The Chancellor retained the Carbon Price Floor (CPF), with rates frozen at £18/tonne to 2020/21 (to be uprated in line with inflation). This will come as a relief to renewable and gas investors, some of whom may have feared it being scrapped altogether in an effort to bring energy prices down.

No decisions have yet been made about the trajectory of the CPF post 2020 or indeed whether the CPF will be retained at all. The Autumn Statement simply refers to the Government considering further “the appropriate mechanism for delivering carbon prices in the 2020s”. This is a coded reference to the complex interactions between the future of the CPF and the future of the EU Emissions Trading System (ETS). 

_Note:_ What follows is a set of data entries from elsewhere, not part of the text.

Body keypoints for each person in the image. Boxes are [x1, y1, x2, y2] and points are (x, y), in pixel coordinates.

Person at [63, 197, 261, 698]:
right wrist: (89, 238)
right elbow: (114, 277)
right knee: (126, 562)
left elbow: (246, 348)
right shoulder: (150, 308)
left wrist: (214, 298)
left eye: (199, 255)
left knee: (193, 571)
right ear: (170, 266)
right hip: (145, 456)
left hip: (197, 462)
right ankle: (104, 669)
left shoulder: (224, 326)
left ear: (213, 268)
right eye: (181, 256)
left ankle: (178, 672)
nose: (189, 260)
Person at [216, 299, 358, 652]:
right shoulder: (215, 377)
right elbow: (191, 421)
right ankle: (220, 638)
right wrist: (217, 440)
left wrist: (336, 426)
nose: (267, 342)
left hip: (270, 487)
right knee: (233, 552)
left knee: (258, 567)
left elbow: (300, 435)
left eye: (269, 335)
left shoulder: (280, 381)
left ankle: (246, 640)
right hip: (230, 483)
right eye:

Decisions on LCF in 2020s deferred

Similarly, whereas former Chancellor George Osborne had promised, back in March, to clarify the trajectory for the Levy Control Framework (LCF) in the 2020s, this decision has also been deferred to the Spring 2017 Budget. 

The Government has recently confirmed that £730 million of new spending on Contracts for Difference (CFD) will be available in this Parliament, with the first auction for £290 million starting in April 2017.  

This now appears to be all the guidance industry will get on the LCF in the 2020s, for the time being at least.

Tucked away in an annex of the Office for Budget Responsibility (OBR) documentation, are some figures showing the latest estimates of spend under the LCF to 2021/22. They show a marginal reduction in spend compared to the figures published by the OBR in March. (In 2011/12 prices, the latest forecast is for spending under the LCF in 2020/21 to be around £8.6 billion compared to £8.7 billion in the March 2016 Budget).

Retail market being ‘watched closely’

There was a veiled threat of Government intervention in the retail market, with the Chancellor singling it out as a market they are ‘watching closely’ to ensure it is working for all consumers.  

No doubt this is designed to put pressure on the ‘Big 6’ energy firms as they implement the recommendations of the recent review by the Competition and Markets Authority (CMA).